In 2020, airlines expect to bring in just half of the revenue they made last year. The hotel and resort sector has lost nearly 5 million jobs. And home-rental company Airbnb cut a quarter of its employees.
One survey found nearly half of Americans cancelled their summer trips. Those cancellations reverberated around the world.
Judith Middlemiss is a sheep farmer in rural North Yorkshire, England. To help pay off her land, she rents out three Airbnb units.
When March lockdowns hit, international and domestic tourists canceled, and her income vanished.
MIDDLEMISS: I had forward bookings of 20,000 pounds, and they just disappeared.
The British government offered three months of mortgage “holiday.” Middlemiss says that helped. Now British city-dwellers are flocking to her rentals.
MIDDLEMISS: But from the Fourth of July, yes, I’ve been just about full.
Further north in Edinburgh, Scotland, Valentino Volante operated four Airbnb rentals. His renters mostly came from the United States, Spain, and Asian countries. Closed borders meant no bookings.
VOLANTE: So yeah, that was like my three sort of in markets sort of wiped out fairly quickly.
Volante had to let three of his properties go.
To avoid becoming COVID-19 casualties, some tourism businesses are adapting.
Whitney Holcomb directs operations at Hess Travel in Bountiful, Utah. The company mostly books corporate business trips.
Analysts predict spending on business travel will drop by more than $800 billion this year. Holcomb has witnessed that cliff-dive.
HOLCOMB: We’re doing roughly 10 percent of what we did last August.
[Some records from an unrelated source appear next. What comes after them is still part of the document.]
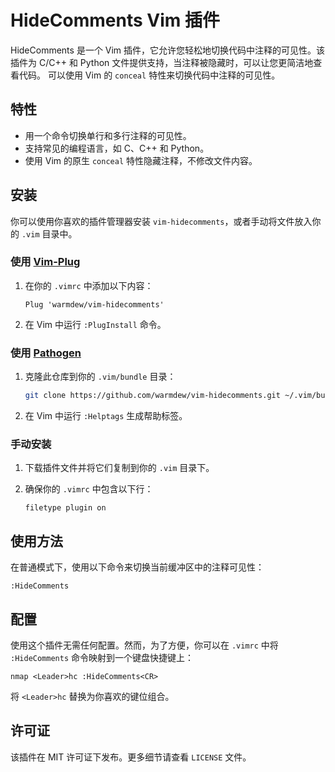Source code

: # HideComments Vim 插件

HideComments 是一个 Vim 插件，它允许您轻松地切换代码中注释的可见性。该插件为 C/C++ 和 Python 文件提供支持，当注释被隐藏时，可以让您更简洁地查看代码。
可以使用 Vim 的 `conceal` 特性来切换代码中注释的可见性。

## 特性

- 用一个命令切换单行和多行注释的可见性。
- 支持常见的编程语言，如 C、C++ 和 Python。
- 使用 Vim 的原生 `conceal` 特性隐藏注释，不修改文件内容。

## 安装

你可以使用你喜欢的插件管理器安装 `vim-hidecomments`，或者手动将文件放入你的 `.vim` 目录中。

### 使用 [Vim-Plug](https://github.com/junegunn/vim-plug)

1. 在你的 `.vimrc` 中添加以下内容：

    ```vim
    Plug 'warmdew/vim-hidecomments'
    ```

2. 在 Vim 中运行 `:PlugInstall` 命令。

### 使用 [Pathogen](https://github.com/tpope/vim-pathogen)

1. 克隆此仓库到你的 `.vim/bundle` 目录：

    ```sh
    git clone https://github.com/warmdew/vim-hidecomments.git ~/.vim/bundle/vim-hidecomments
    ```

2. 在 Vim 中运行 `:Helptags` 生成帮助标签。

### 手动安装

1. 下载插件文件并将它们复制到你的 `.vim` 目录下。

2. 确保你的 `.vimrc` 中包含以下行：

    ```vim
    filetype plugin on
    ```

## 使用方法

在普通模式下，使用以下命令来切换当前缓冲区中的注释可见性：

```vim
:HideComments
```

## 配置

使用这个插件无需任何配置。然而，为了方便，你可以在 `.vimrc` 中将 `:HideComments` 命令映射到一个键盘快捷键上：

```vim
nmap <Leader>hc :HideComments<CR>
```

将 `<Leader>hc` 替换为你喜欢的键位组合。

## 许可证

该插件在 MIT 许可证下发布。更多细节请查看 `LICENSE` 文件。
Holcomb anticipates business travel will continue in the future, but safety will be more important than anything. So her company is beefing up security-related services.
HOLCOMB: If I’m in a situation, and I’m traveling, I can tap on the red button on my phone and let someone know if I’m safe and vetting airlines and hotels as to whether they’re meeting a standard of cleanliness. We’re really we’re recognizing booking travel is such a small piece of what we can do for our clients…
Other businesses are taking a new approach to marketing.
Stanley Roach rents out three apartment units in Boise, Idaho. In the past, his guests have typically rented for a weekend or a short vacation.
Now, he’s looking to appeal to the new remote employee who wants to get away but still work.
ROACH: If you have somebody here working full time remotely, you know, they have to have good high speed, reliable internet and Wi Fi. So we have a fiber optic feed. Depending on the situation there needs to be a couple of workspaces in the unit. They can go to places and they can work.
Erin Francis-Cummings is the CEO of Destination Analysts. She says to attract more customers moving forward, tourism businesses will need to emphasize cleanliness.
CUMMINGS: I think that consumers demand for cleanliness, and the personal health safety protocols, that’s going to be sustained into the future.
And Cummings is hopeful about the future. As devastating as this year has been for tourism, she says people still want to travel. Businesses just have to find new ways to help them do it.
CUMMINGS: Americans really see it as a wellness activity and something important to their emotional well being. And I feel like they’ve come to feel like it’s a large part of their identity. I think that they’ll return to it when they can.
Reporting for WORLD, I’m Sarah Schweinsberg.